Extrait à lire:
******
La Black Panther party
ou la rébellion Noire menée à coup de dribbles par Salif Keita.
Ces années sentaient la poudre. L’odeur du combat entre des dominés érigeant leur fierté face à la fatuité des dominants. L’ambiance de lutte de la fin des années ’60 et du début des années ’70 ouvre les horizons de la créativité, l’affirmation de libertés et la reconstruction d’un honneur perdu. La panthère noire symbolise ainsi le combat noir contre l’oppression et l’exploitation des capitalistes Wasp américains. De l’autre côté de l’atlantique, le redoutable félin va également incarner sous la tunique verte la fierté, l’imagination et la grâce du football noir en cette fin de règne de l’empire colonial français en Afrique. Moins explicitement dans le registre de la politique que la révolte des ghettos noirs au sein de l’empire étasunien, le génie balle au pied et l’intransigeance avec les dirigeants, tout comme les déclarations et les études de la panthère Salif Keita illustrent le basculement du comportement politique opéré il y a quatre décennies. Un surgissement de la dignité qui aura lentement glissé vers les rivages pragmatiques des affaires durant les années ’80. Un destin politique balle au pied sur le terrain de notre passé proche.
******
Données enregistrées:

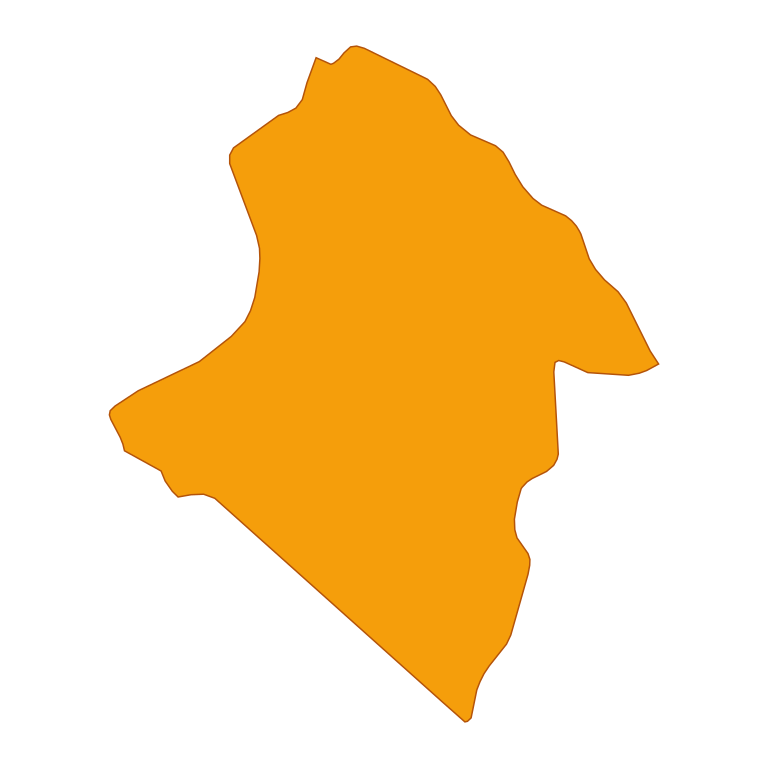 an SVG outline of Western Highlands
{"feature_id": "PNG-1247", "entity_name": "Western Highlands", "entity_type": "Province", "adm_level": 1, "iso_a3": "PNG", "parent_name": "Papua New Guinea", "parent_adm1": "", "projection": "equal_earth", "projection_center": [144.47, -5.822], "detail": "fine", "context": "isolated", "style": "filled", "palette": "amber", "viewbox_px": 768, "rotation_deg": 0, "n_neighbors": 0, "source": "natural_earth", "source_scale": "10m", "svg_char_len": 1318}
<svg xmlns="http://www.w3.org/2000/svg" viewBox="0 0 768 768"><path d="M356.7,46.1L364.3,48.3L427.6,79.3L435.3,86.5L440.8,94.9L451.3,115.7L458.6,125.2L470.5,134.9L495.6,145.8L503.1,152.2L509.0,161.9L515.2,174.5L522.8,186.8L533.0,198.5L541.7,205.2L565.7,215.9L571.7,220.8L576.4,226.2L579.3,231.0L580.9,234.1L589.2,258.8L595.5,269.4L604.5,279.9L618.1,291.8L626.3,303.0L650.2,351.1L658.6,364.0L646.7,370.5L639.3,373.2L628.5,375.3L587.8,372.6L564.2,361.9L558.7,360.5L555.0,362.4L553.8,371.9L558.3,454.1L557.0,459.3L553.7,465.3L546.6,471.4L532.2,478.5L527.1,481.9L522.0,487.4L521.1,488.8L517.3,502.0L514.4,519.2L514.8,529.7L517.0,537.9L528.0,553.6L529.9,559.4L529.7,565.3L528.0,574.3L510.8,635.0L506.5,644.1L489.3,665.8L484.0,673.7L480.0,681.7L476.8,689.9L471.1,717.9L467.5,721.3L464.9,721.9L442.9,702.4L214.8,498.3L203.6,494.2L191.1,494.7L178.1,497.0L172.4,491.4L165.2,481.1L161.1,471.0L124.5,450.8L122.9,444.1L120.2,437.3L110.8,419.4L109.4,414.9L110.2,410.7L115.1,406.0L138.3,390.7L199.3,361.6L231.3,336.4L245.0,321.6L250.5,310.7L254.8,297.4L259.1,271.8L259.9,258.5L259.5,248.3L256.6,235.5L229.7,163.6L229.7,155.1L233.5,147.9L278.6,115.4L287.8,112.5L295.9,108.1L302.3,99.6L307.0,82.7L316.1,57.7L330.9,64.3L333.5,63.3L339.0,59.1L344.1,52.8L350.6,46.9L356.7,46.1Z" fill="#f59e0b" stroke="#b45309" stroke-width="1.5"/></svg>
******
Travail à faire:
(a) D'après l'extrait sur Salif Keita, que symbolise la panthère noire ?
(b) Rédigez la suite de l'extrait sur Salif Keita à partir de sa dernière phrase.

Réponses aux exercices:
(a) Le combat noir contre l'oppression et l'exploitation des capitalistes Wasp américains.

(b)
Racines.
Né à Bamako le 6 décembre 1946, il fait ses premiers pas dans la terre rouge et poudreuse des rues du quartier populaire de Ouolofobougou. C’est là qu’il apprendra non seulement à caresser le cuir, le plus souvent avec des ballons de fortune fait de chambres à air nouées, mais aussi le sens de l’esquive faisant mordre la poussière aux adversaires et le coup d’œil qui épanouit le jeu de ses potes. Prématuré du talent, Salif Keita devient, à 16 ans, international en 1963 pour la toute jeune république du Mali, indépendante depuis 1960. Il épingle, dés sa première saison au haut niveau, le titre de champion du Mali avec l’AS Real de Bamako lors de la saison 1964-65. Passé au Stade malien de Bamako, il mène le club à la finale de la première édition de la Coupe d’Afrique des clubs perdue 2-1 face aux camerounais de l’Oryx de Douala le 7 février 1966. Même parcourt la saison suivante, mais cette fois après être retourné à l’AS Real de Bamako. Il marque 14 buts en huit matchs, ce qui lui vaut le titre de meilleur buteur de la compétition, qu’il échoue cependant à remporter face au Stade d’Abidjan en finale (victoire 3-1 à l’aller, défaite 4-1 au retour à Abidjan). Avec deux finales de Coupe d’Afrique et trois titres de champions du Mali en trois saisons, le fantasque attaquant de 20 ans est repéré par un supporter libanais des Verts expatrié au Mali.
La révolution dans l’œil du tigre.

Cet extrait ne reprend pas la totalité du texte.